Probabilistic Models for Computing Customer-Centric Metrics
Introduction
In this post, I will summarize the common statistical methods to describe and predict customers’ purchase behavior in non-contractual settings. It fits probabilistic models to historical transaction records for computing customer-centric metrics of managerial interest.
Models
Model | Author | Description | R package |
---|---|---|---|
NBD |
Ehrenberg (1959) |
basic benchmark, assumes a heterogenous purchase process, but doesn't account for the possibility of customer defection |
|
Pareto/NBD |
Schmittlein, Morrison, and Colombo (1987) |
combines the NBD model for transactions of active customers with a heterogeneuos dropout process, and to this date can still be considered a gold standard for buy-till-you-die models. |
|
BG/NBD |
(P. Fader, Hardie, and Lee 2005) |
adjusts the Pareto/NBD assumptions with respect to the dropout process in order to speed up computation. However, the BG/NBD model particularly assumes that every customer without a repeat transaction has not defected yet, independent of the elapsed time of inactivity. |
|
MBG/NBD |
Batislam, Denizel, and Filiztekin (2007), Hoppe and Wagner (2007) |
improve BG/NBD by allowing customers without any activity to also remain inactive |
|
BG/CNBD-k |
Reutterer, Platzer, and Schröder (2020) |
extend BG/NBD by allowing for regularity within the transaction timings. If such regularity is present (even in a mild form), these models can yield significant improvements in terms of customer level forecasting accuracy, while the computational costs remain at a similar order of magnitude. |
|
MBG/CNBD-k |
Reutterer, Platzer, and Schröder (2020) |
extend MBG/NBD by allowing for regularity within the transaction timings |
|
Pareto/NBD (HB) |
Ma and Liu (2007) |
it sticks to the original Pareto/NBD assumptions, but using MCMC approach rather than MLE |
|
Pareto/NBD (Abe) |
Abe (2009) |
relaxes the independence of purchase and dropout process, plus is capable of incorporating customer covariates. |
|
Pareto/GGG |
Platzer and Reutterer (2016) |
allows for a varying degree of regularity within the transaction timings. |
|
REMARK:
In practice, the Pareto/NBD model sometimes costs too much computation time if the size of your transaction data is quite large. That’s when BG/NBD comes in. With the limited computing resource, the BG/NBD will be a second choose because of the fast computation. However, the biggest issue of BG/NBD is that the zero-repeaters are always alive. To solve this issue and keep fast computation, the MBG/NBD model is a very useful model dealing with large data set.
# check mbgnbd
?zetaclv::mbgnbd_predict
time-invariant/time-varying model
In the CLVTools
R package 📦, there are more advanced models:
Pareto/NBD model with time-invariant contextual factors (Fader & Hardie 2007)

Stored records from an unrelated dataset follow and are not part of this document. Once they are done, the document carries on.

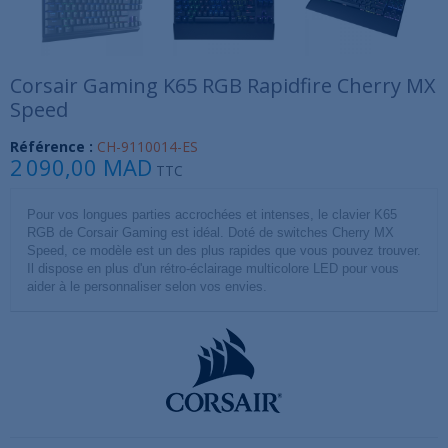
Corsair Gaming K65 RGB Rapidfire Cherry MX
Speed
Référence :
CH-9110014-ES
2 090,00 MAD
TTC
Pour vos longues parties accrochées et intenses, le clavier K65
RGB de Corsair Gaming est idéal. Doté de switches Cherry MX
Speed, ce modèle est un des plus rapides que vous pouvez trouver.
Il dispose en plus d'un rétro-éclairage multicolore LED pour vous
aider à le personnaliser selon vos envies.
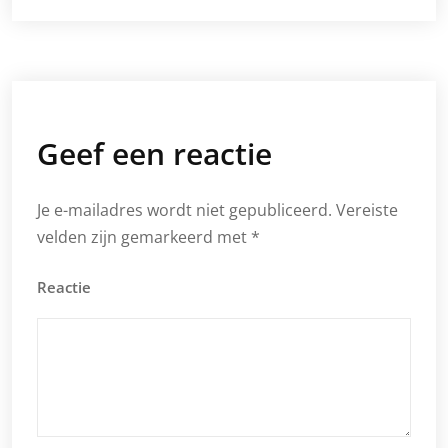
Geef een reactie
Je e-mailadres wordt niet gepubliceerd.
Vereiste
velden zijn gemarkeerd met
*
Reactie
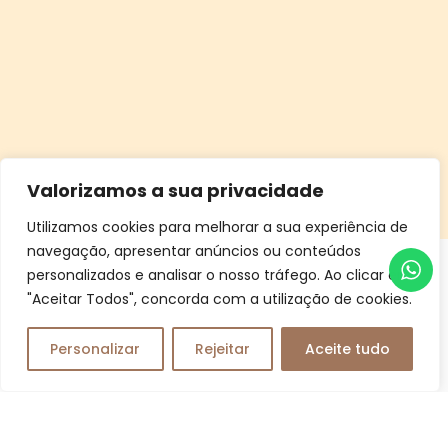
Valorizamos a sua privacidade
Utilizamos cookies para melhorar a sua experiência de
navegação, apresentar anúncios ou conteúdos
personalizados e analisar o nosso tráfego. Ao clicar em
"Aceitar Todos", concorda com a utilização de cookies.
Testemunhos
Personalizar
Rejeitar
Aceite tudo
0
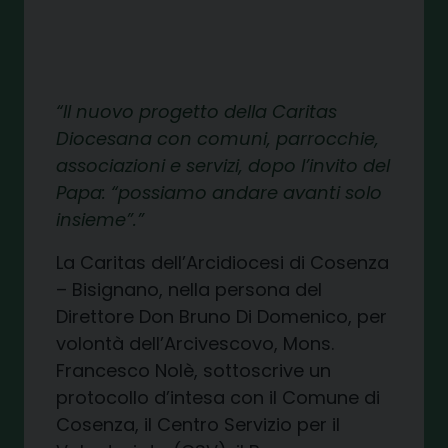
Il nuovo progetto della Caritas
Diocesana con comuni, parrocchie,
associazioni e servizi, dopo l’invito del
Papa: “possiamo andare avanti solo
insieme”.
La Caritas dell’Arcidiocesi di Cosenza
– Bisignano, nella persona del
Direttore Don Bruno Di Domenico, per
volontà dell’Arcivescovo, Mons.
Francesco Nolè, sottoscrive un
protocollo d’intesa con il Comune di
Cosenza, il Centro Servizio per il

Pareto/NBD model with time-varying contextual factors (Bachmann, Meierer & Näf 2021)
Standard BG/NBD model (Fader, Hardie, & Lee 2005)

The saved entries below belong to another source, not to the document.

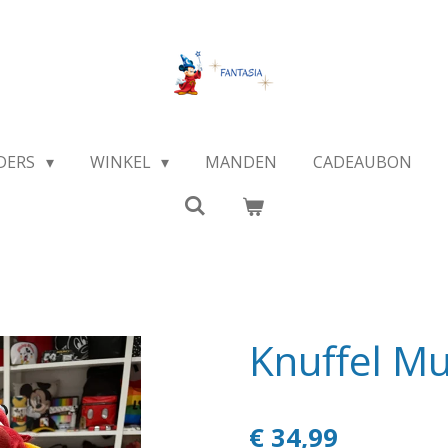
DERS
WINKEL
MANDEN
CADEAUBON
Knuffel M
€ 34,99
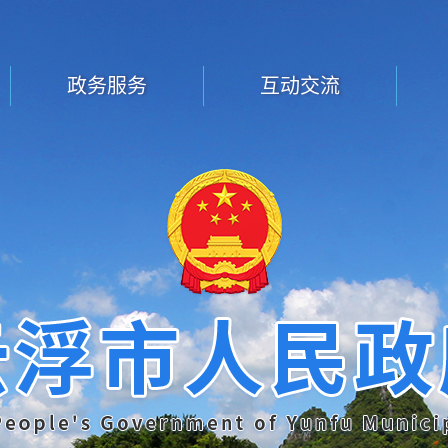
政务服务
互动交流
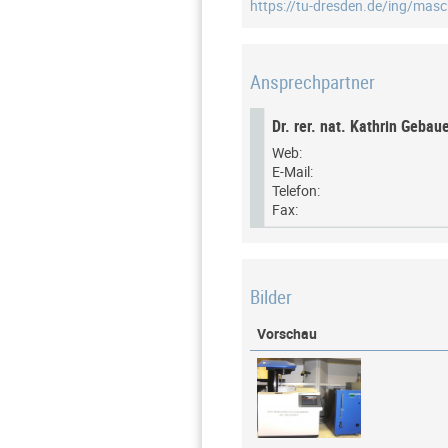
https://tu-dresden.de/ing/mas
Ansprechpartner
Dr. rer. nat. Kathrin Gebau
Web:
E-Mail:
Telefon:
Fax:
Bilder
Vorschau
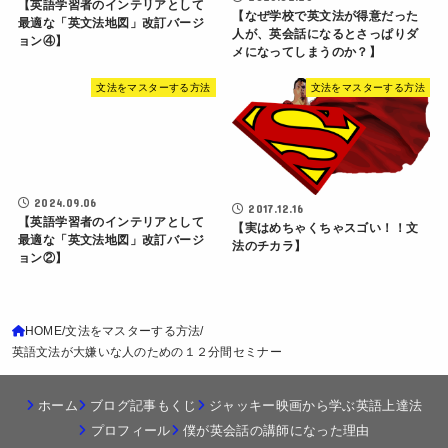
【英語学習者のインテリアとして
【なぜ学校で英文法が得意だった
最適な「英文法地図」改訂バージ
人が、英会話になるとさっぱりダ
ョン④】
メになってしまうのか？】
文法をマスターする方法
文法をマスターする方法
2024.09.06
2017.12.16
【英語学習者のインテリアとして
【実はめちゃくちゃスゴい！！文
最適な「英文法地図」改訂バージ
法のチカラ】
ョン②】
HOME
文法をマスターする方法
英語文法が大嫌いな人のための１２分間セミナー
ホーム
ブログ記事もくじ
ジャッキー映画から学ぶ英語上達法
プロフィール
僕が英会話の講師になった理由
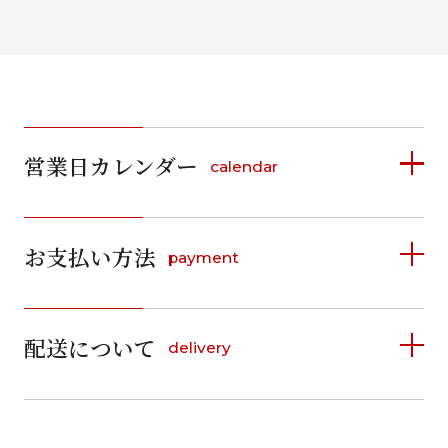
営業日カレンダー
calendar
2026年8月
2026年9月
お支払い方法
payment
日
月
火
水
木
金
土
日
月
火
水
木
金
土
1
1
2
3
4
5
詳しく見る
2
3
4
5
6
7
8
6
7
8
9
10
11
12
9
10
11
12
13
14
15
配送について
delivery
お支払い方法は、クレジットカード、代金引換、
13
14
15
16
17
18
19
16
17
18
19
20
21
22
料金後払い（コンビニ・銀行・郵便局）がご利用いただ
20
21
22
23
24
25
26
23
24
25
26
27
28
29
けます。
詳しく見る
27
28
29
30
30
31
送料
店休日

BG/NBD model with time-invariant contextual factors (Fader & Hardie 2007)
Standard Gamma/Gompertz/NBD (Bemmaor & Glady 2012)

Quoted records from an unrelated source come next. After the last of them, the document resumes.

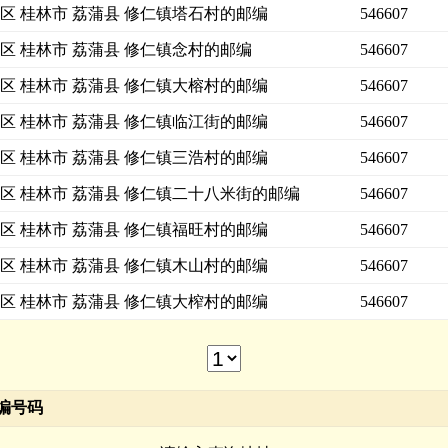
区 桂林市 荔蒲县 修仁镇塔石村的邮编
546607
区 桂林市 荔蒲县 修仁镇念村的邮编
546607
区 桂林市 荔蒲县 修仁镇大榕村的邮编
546607
区 桂林市 荔蒲县 修仁镇临江街的邮编
546607
区 桂林市 荔蒲县 修仁镇三浩村的邮编
546607
区 桂林市 荔蒲县 修仁镇二十八米街的邮编
546607
区 桂林市 荔蒲县 修仁镇福旺村的邮编
546607
区 桂林市 荔蒲县 修仁镇木山村的邮编
546607
区 桂林市 荔蒲县 修仁镇大榨村的邮编
546607
编号码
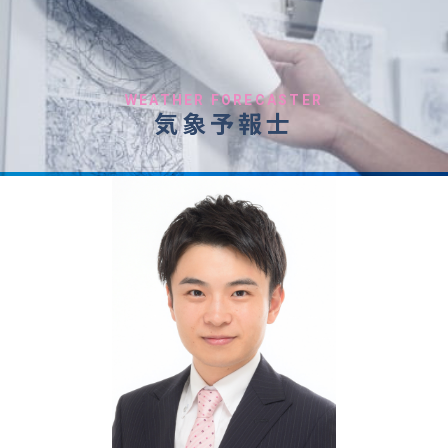
WEATHER FORECASTER
気象予報士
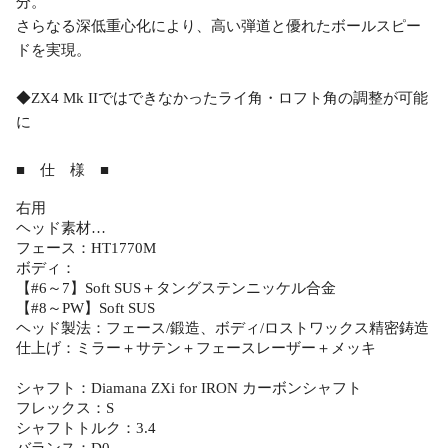
分。
さらなる深低重心化により、高い弾道と優れたボールスピー
ドを実現。
◆ZX4 Mk IIではできなかったライ角・ロフト角の調整が可能
に
■ 仕 様 ■
右用
ヘッド素材…
フェース：HT1770M
ボディ：
【#6～7】Soft SUS＋タングステンニッケル合金
【#8～PW】Soft SUS
ヘッド製法：フェース/鍛造、ボディ/ロストワックス精密鋳造
仕上げ：ミラー＋サテン＋フェースレーザー＋メッキ
シャフト：Diamana ZXi for IRON カーボンシャフト
フレックス：S
シャフトトルク：3.4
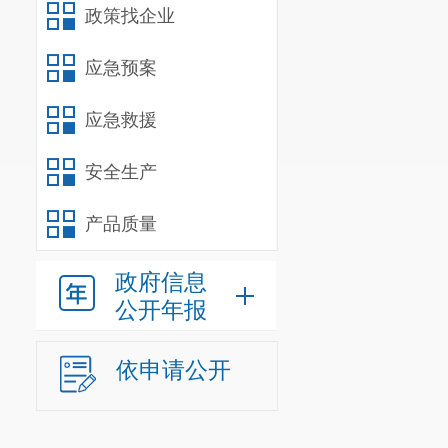
三、符合
政策找企业
答：资源
应急预案
企业“反向开
品类别、销售
应急救援
证或报废机动
登记证明。
安全生产
四、
“报
产品质量
答：为推
类编码表》，
政府信息
铁、废有色金
公开年报
旧纺织品、废
开票”时，以
依申请公开
码中选择正确
在“其他报废
税务总局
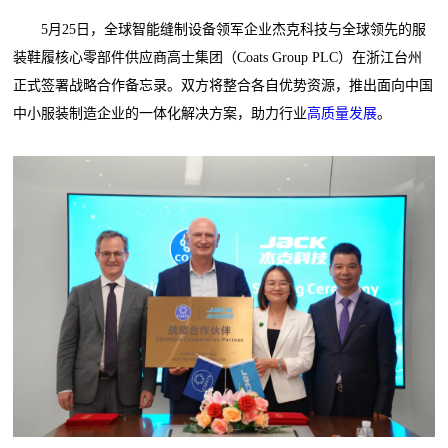
5月25日，全球智能缝制设备领军企业杰克科技与全球领先的服
装鞋履核心零部件供应商高士集团（Coats Group PLC）在浙江台州
正式签署战略合作备忘录。双方将整合各自优势资源，推出面向中国
中小服装制造企业的一体化解决方案，助力行业
高质量发展
。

Gamma/Gompertz/NBD model with time-invariant contextual factors (Näf, Bachmann & Meierer 2020)
Gamma/Gamma model to estimate customer spending (Colombo & Jiang 1999; Fader, Hardie & Lee 2005; Fader & Hardie 2013)
Reference
Customer Base Analysis with BTYDplus. This is the tutorial for R package BTYDplus 📦. Most of the literature references in the above tables can be found here.